The Akkadians passed the Sumerian legacy to the Assyrians, to the Babylonians and on to us. Thus until the eclipse of Mesopotamia under the Persian dominance in the 6th century BC, the Akkadians, Assyrians and Babylonians called everyone they did not like in the mountains “Gutis.” Today, still we refer to all ill-mannered people as “Philistines”, despite the fact that the ancient Philistines managed to only get on the wrong side of the Jews. But adoption of the Jewish legacy by more than half the world’s population since then is accompanied by the disdain for the Philistines, although no one has seen a Philistine in the flesh for about 3,000 years. Remember, the real Vandals only managed to “vandalize” the art and architecture of imperial Rome. But today, we call all such persons “vandals,” being whether American or Armenian, Japanese or Jamaican.

It is the source of delight that the Kurdish public feels the need for their history. But it is a disgrace that Kurdish historians and intellectuals have failed to make available their real history-a history which the Kurd can be proud of, and not a “Guti” fantasy.

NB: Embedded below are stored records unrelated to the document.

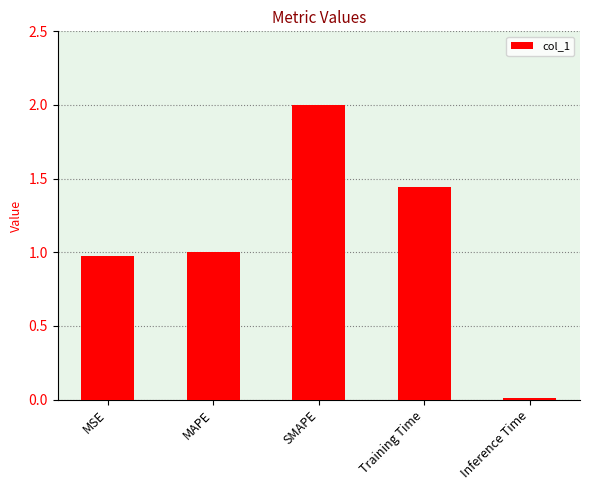

Read the value at MSE.

1.0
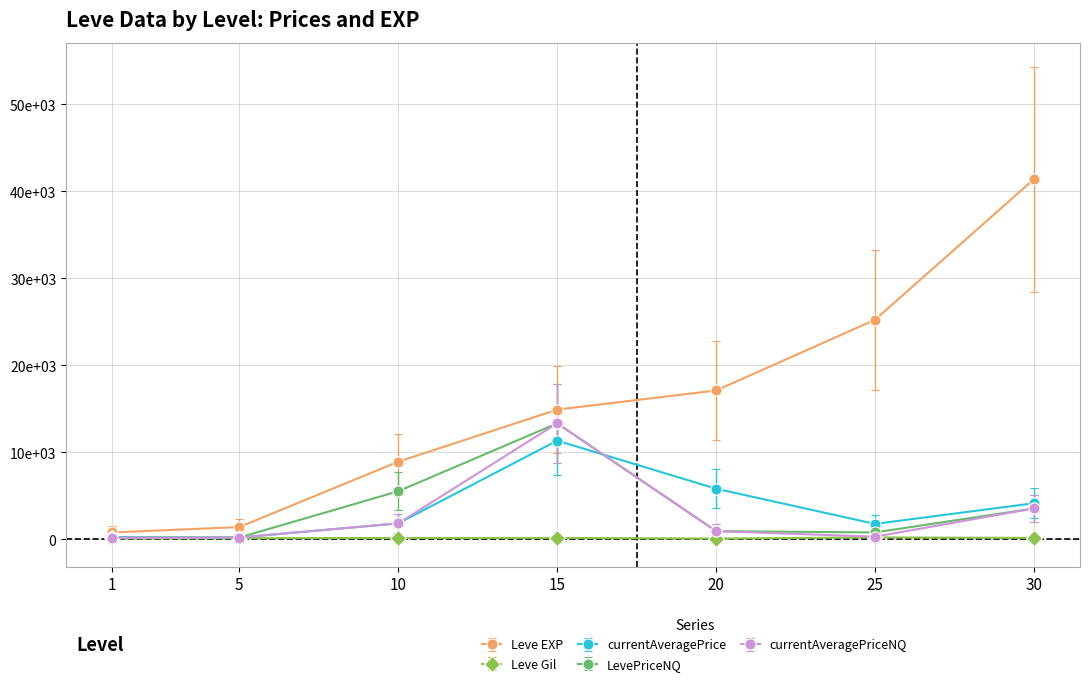

What are all the series names shown in the legend?

Leve EXP, Leve Gil, currentAveragePrice, LevePriceNQ, currentAveragePriceNQ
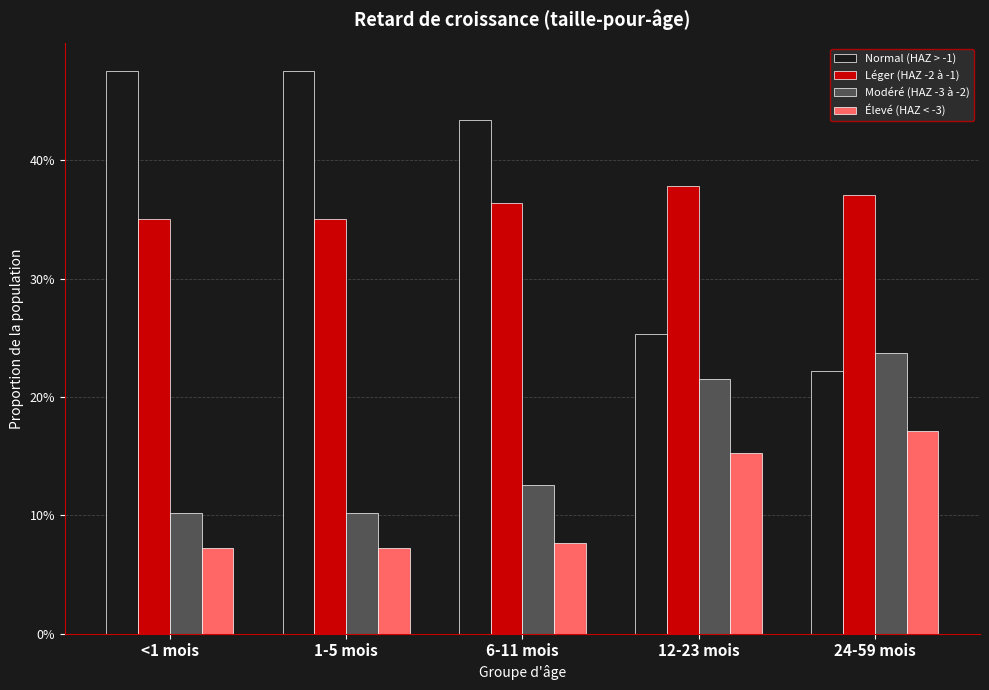

What is the sum of the Modéré (HAZ -3 à -2) values at <1 mois and 12-23 mois?

0.3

The “Guti” bug has infected even the Westerners who write about the Kurds-often in flights of fancy. One remarkable example appeared in a draft for a guidebook produced by a Washington-based organization called Access, which received a grant for the publication from the US Institute of Peace. The section on the Kurds contained a chronology that began thusly: “2,400 BC: A nomadic herd [sic] of Guti in the Zagros mountain range”! And this guidebook was publicized as a resource for the use of “students, scholars, public officials” and the like. Well then, “Hallelujah.”

Writing to dispel the Guti hang-up, I may well be accused of leaving the Kurdish “herd” without a history. But banking on illusions to build reality is like building palaces on the clouds. Kurds have been given the one-fits-all Gutis by their intellectuals as a poor excuse for history. In the company of the Gutis, Kurds have become the object of ridicule among those with some knowledge of the real history. In all honesty, how serious would we take a group’s claim to antiquity if all they could produce to prove past greatness were a connection to the Philistines? Gutis, great ancestors?!

With luck, we ought to see less of the Gutis and Guti buffs in the future. The conviction of Kurds regarding their antiquity will inevitably result in the restoration of the true history of this ancient people. For where there is demand, there will always be a supplier.